The firefighters wear heavy-breathing equipment that pumps oxygen into a mask that is suctioned onto their face.

From there, it’s go time.

Superior firefighters training to put out flames
Superior firefighters training to put out flames(Northern News Now)

“Get down, get down,” Cardenas said while other firefighters held the hose to put out flames in a controlled unit.

While fires are the most well-known things a squad fights, most of their calls are medical.

“1, 2, 3, 4, 5,” Gus Abrahamson counted as he did CPR on a dummy.

Last year, 72% of the calls the department responded to were medical calls.

“Us in the fire service we call it a code,” Ja’lon Sventek, a firefighter, said.

One of the most critical actions both Sventek and Abrahamson have to take is CPR.

If they’re in a more rural area, ambulances take a while to respond.

“Sometimes [an ambulance] can take 20 to 30 minutes to arrive on scene, so that’s on us as Superior Fire to work a code for 30 minutes,” Sventek said.

Superior FD training on CPR doll
Superior FD training on CPR doll(Northern News Now)

Doing CPR is an art form and hard work.

The main goal is to make sure you’re giving good compressions.

“A lot of people lean over, you’re going to wear yourself out by doing that,” Abrahamson said.

Those compressions can lead to good outcomes for people.

“CPR works on patients,” Sventek said.

While medical calls make up a bulk of their work, sometimes, they need to perform high-flying rescues or even ones that are below water.

“So this scenario is something we see averaging once or twice a year,” Ben Dvorak, a firefighter, said, referencing a specific training.

The Superior Fire Department does between 500 and 600 confined space rescues a year.

A lot of those rescues happen on large ships, unique to the Twin Ports.

“Navigating through that ship with somebody that’s injured can be extremely challenging,” Dvorak said.

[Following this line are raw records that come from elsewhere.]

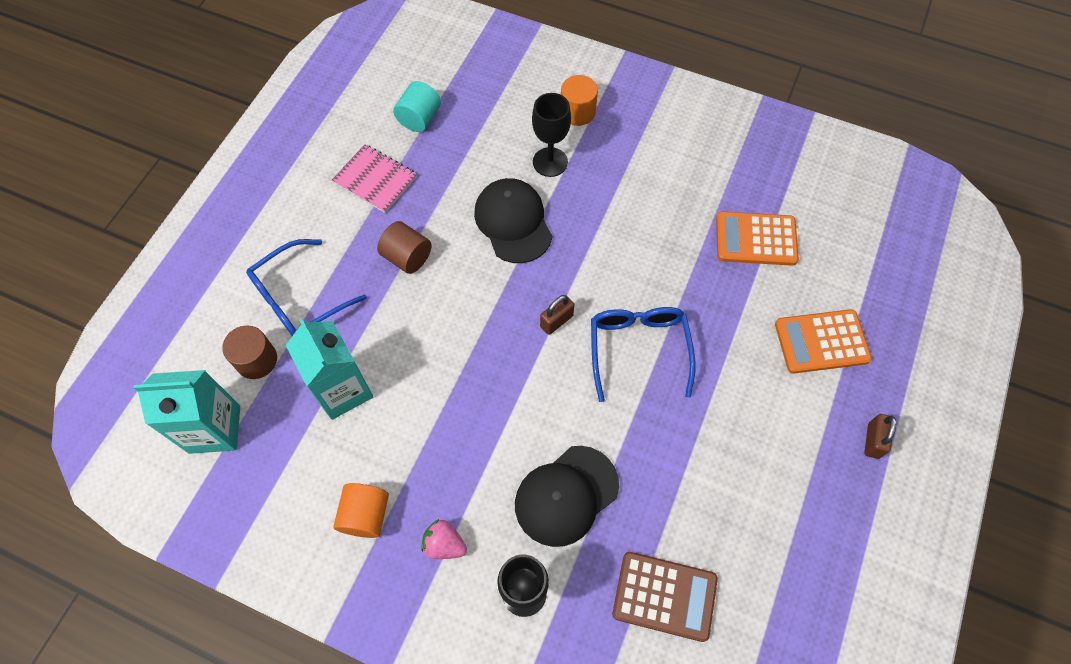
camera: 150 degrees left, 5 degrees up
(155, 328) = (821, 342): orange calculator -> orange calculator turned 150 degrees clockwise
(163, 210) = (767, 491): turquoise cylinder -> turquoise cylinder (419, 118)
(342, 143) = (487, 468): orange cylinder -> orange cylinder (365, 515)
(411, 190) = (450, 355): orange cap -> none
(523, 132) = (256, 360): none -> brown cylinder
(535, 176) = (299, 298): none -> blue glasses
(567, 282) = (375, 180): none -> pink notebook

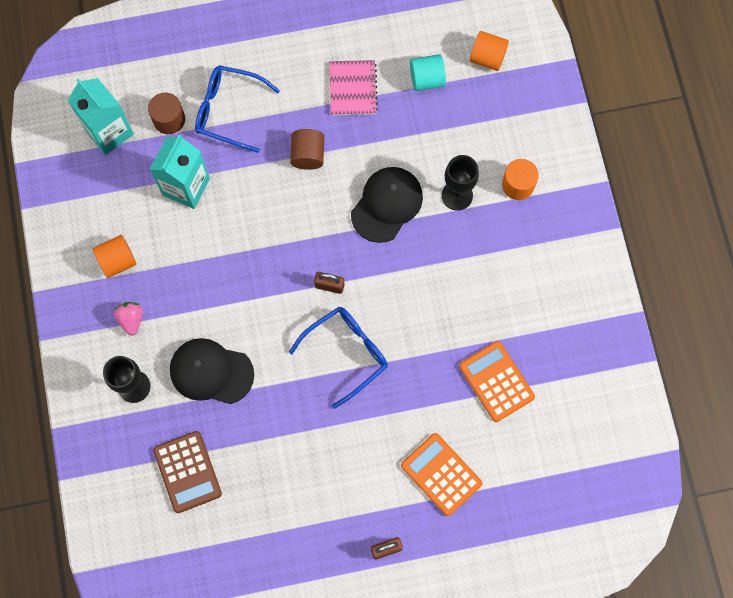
camera: 55 degrees right, 10 degrees up
(441, 64) = (487, 58): none -> orange cylinder

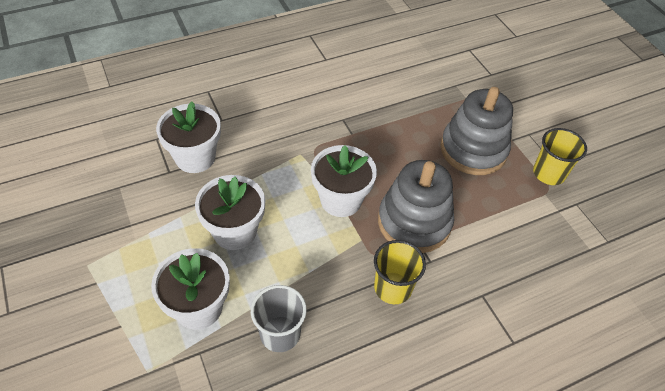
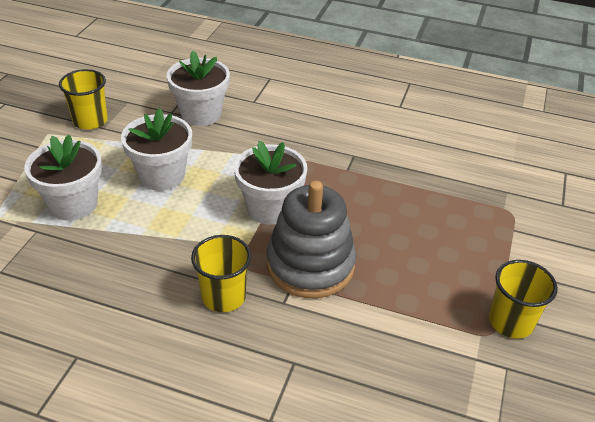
camera: 45 degrees right, 10 degrees down
(110, 226) = (90, 121): none -> yellow cup
(280, 333) = (99, 260): grey cup -> none
(473, 150) = (450, 250): grey stacking toy -> none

While those rescues can happen below the water line, others happen almost seemingly in the air.

Mitchell in the FD's rescue lift to practice a tight space rescue
Mitchell in the FD's rescue lift to practice a tight space rescue(Northern News Now)

“[Patients} crawl off the main deck of the bridge and get to the substructure underneath, rescuing those individuals, the lift is not super high, and it would be windy and crazy, cars,” Dvorak said.

Rescues may take a lot of time and precision, and so does getting patients out of vehicles from a bad accident.

“There you go,” Jon Webber, a firefighter said, while shattering a car window.

Firefighters need to be able to get into a car to get a patient out if they’re injured.

“We’re taking this whole door off so it’s alright,” he said.

Webber and his team use big, heavy tools, known as the “jaws of life” to break windows, rip open doors and move dashboards.

Superior FD demonstrates how they use the "Jaws of Life"
Superior FD demonstrates how they use the "Jaws of Life"(Northern News Now)

“Perfect,” Webber said. “And just like that, we got the door off”

Saving lives one job at a time, that’s the firefighter spirit.

The Superior Fire Department is currently looking for more people to join the squad.